New Brunswick, N.J. (Oct. 3, 2019) – Rutgers University–New Brunswick Professor David A. Robinson, the New Jersey State Climatologist, can provide insight on one of the driest and warmest Septembers in New Jersey since record-keeping began in 1895.
Last month was the sixth driest September (tied with 2005) in 125 years, with the state averaging 1.19 inches of precipitation – 2.86 below the 1981-2010 average, said Robinson, a distinguished professor in the Department of Geography in the School of Arts and Sciences.

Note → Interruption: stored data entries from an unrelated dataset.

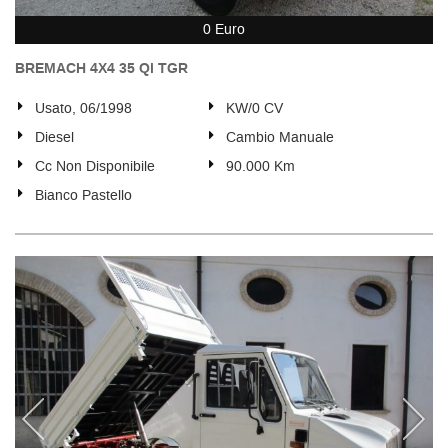
0 Euro
BREMACH 4X4 35 Ql TGR
Usato, 06/1998
KW/0 CV
Diesel
Cambio Manuale
Cc Non Disponibile
90.000 Km
Bianco Pastello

It was also the ninth warmest September on record, averaging 69 degrees – 3.2 degrees above the 1981-2010 average, according to Robinson, who oversees the Rutgers NJ Weather Network and helps coordinate the New Jersey Community Collaborative Rain, Hail and Snow Network. Moreover, it was drier than any month since September 2007, which averaged 0.99 inches.
As of Oct. 1, most of New Jersey was abnormally dry and much of Salem County was in a moderate drought, according to the U.S. Drought Monitor.

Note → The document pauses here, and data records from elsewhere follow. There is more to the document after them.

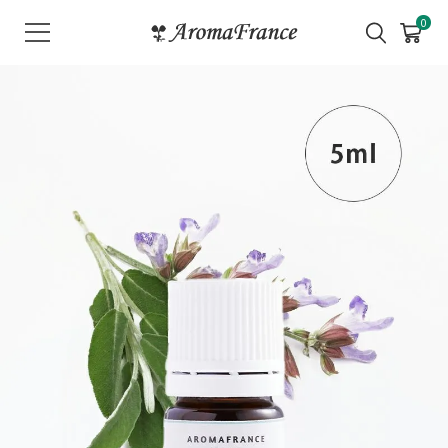
メ
0
ニ
ュ
ー
を
開
く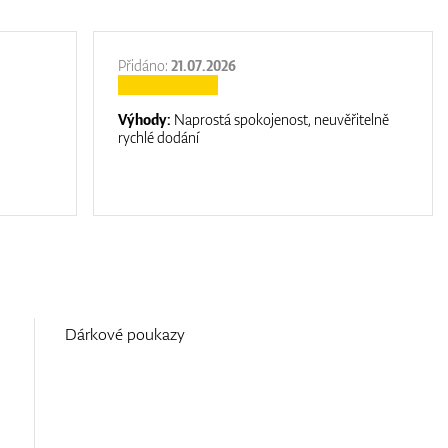
Přidáno:
21.07.2026
Výhody:
Naprostá spokojenost, neuvěřitelně
rychlé dodání
Dárkové poukazy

“This can be classified as a flash drought, one that comes on quickly due to major short-term precipitation deficits and warm temperatures, thus mostly occurring during the warm half of the year,” Robinson said. “Soil moisture has been greatly depleted, lawns have dried out, late-season agriculture has been impacted and leaves are turning and dropping from shallow-rooted trees.”
“Despite the recent dry conditions, reservoirs, ground water and stream flows are not exceedingly lower than average, all thanks to the very wet conditions of the past several years up through early August,” he added. “Northern New Jersey reservoirs actually have above average levels for this time of the year.”